Does eating a diet high in healthy fats raise your HDL? Not really, but it DOES help lower LDL and triglycerides, which is why it’s important to choose foods with polyunsaturated and monounsaturated fats, while limiting saturated and trans fat foods. Keep in mind, the adage “getting too much of a good thing” applies here! Fat in general has a lot of calories – 9 calories per gram – so eating too much can contribute to weight gain.
What steps can you take to ensure your cholesterol numbers are the best that they can be? Limit the amount of overall fat consumed, but if you do, choose foods with healthy fats like avocados and nuts, and cook with healthy fats like olive, canola, and peanut oils. Also choose lean proteins like chicken, turkey, and bison, and low-fat dairy products. Include non-meat proteins like eggs, nuts, and beans. Limiting the use of salad dressings, butter, and mayonnaise also helps. Of course, make sure you get your fruits and veggies everyday!

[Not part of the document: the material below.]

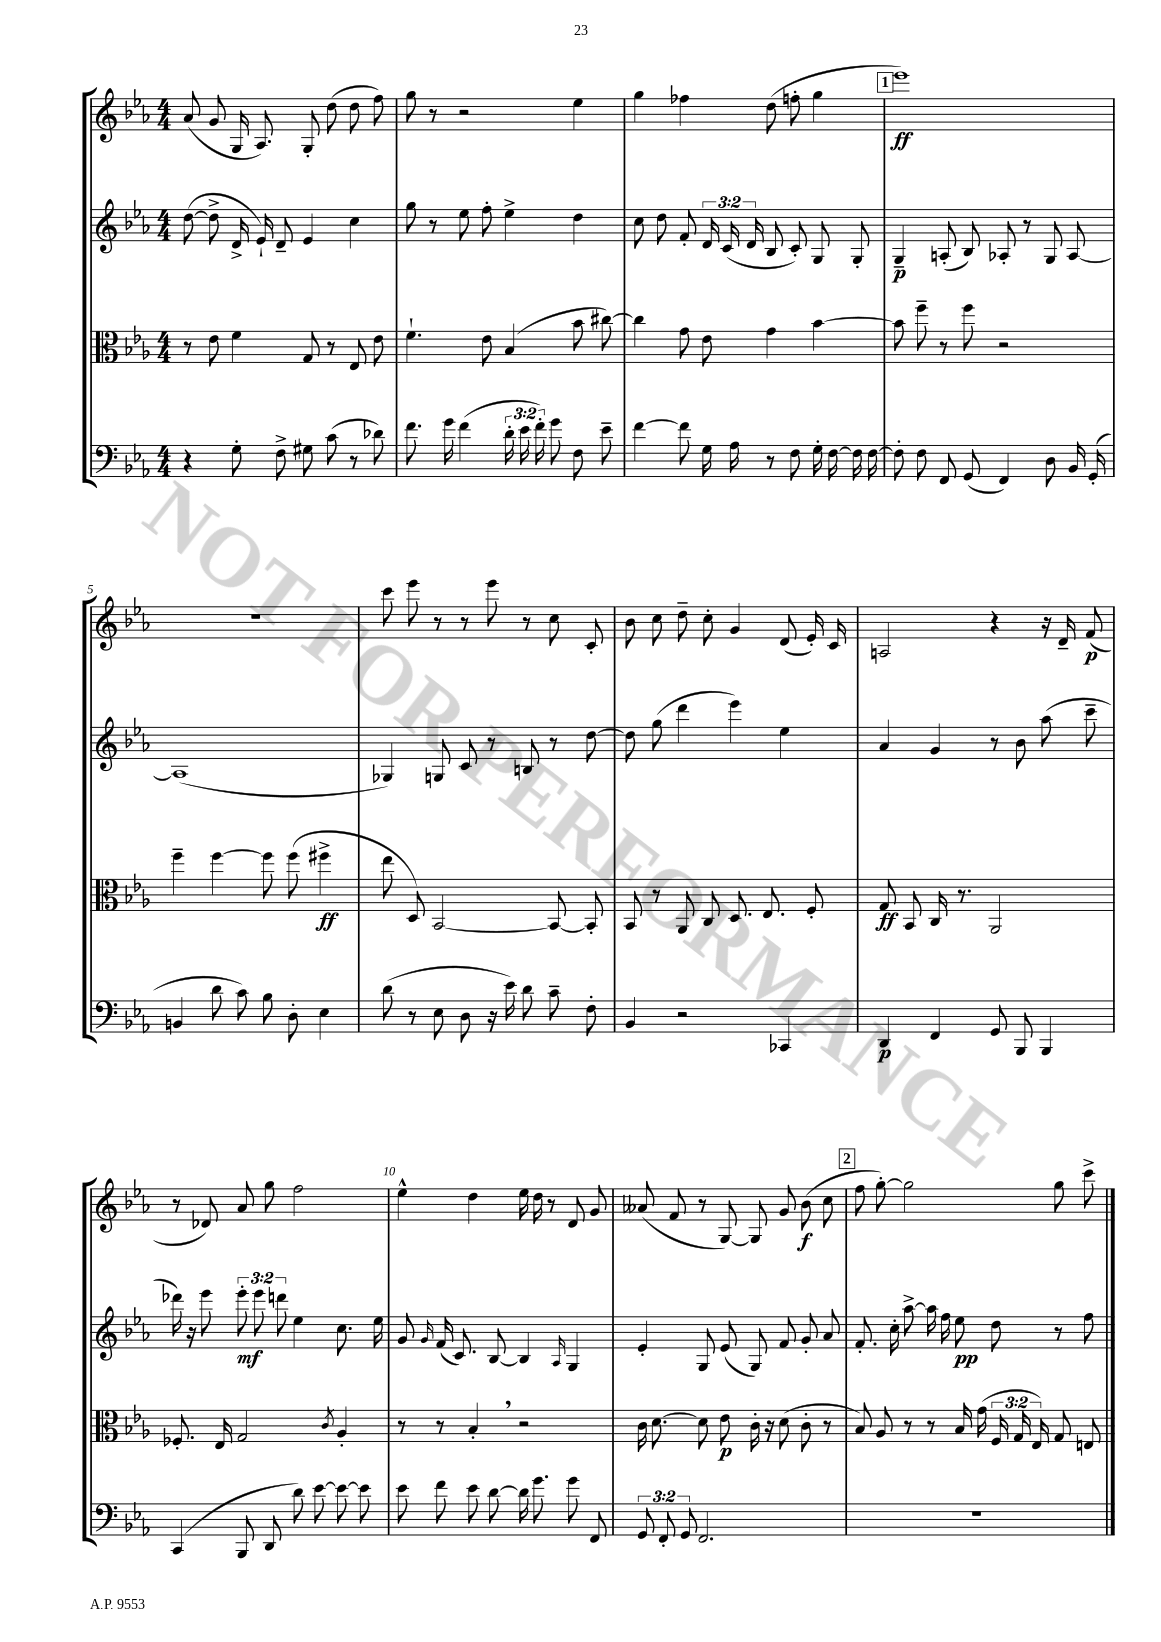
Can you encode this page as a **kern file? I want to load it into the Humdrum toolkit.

As for increasing activity level, any time of activity that keeps you moving helps increase HDL. This includes recreational, daily living, and traditional gym activities. What if you find yourself doing everything right, but your cholesterol is still high? If this is the case, perhaps medication may be your best option in helping lower your numbers to a safe level along with healthy diet and activity.
Enjoy the food you eat because food is meant to be enjoyed! However, making healthy choices overall contributes to a healthier body. We want to make sure that the body we are in is working at its best, so let’s treat it well!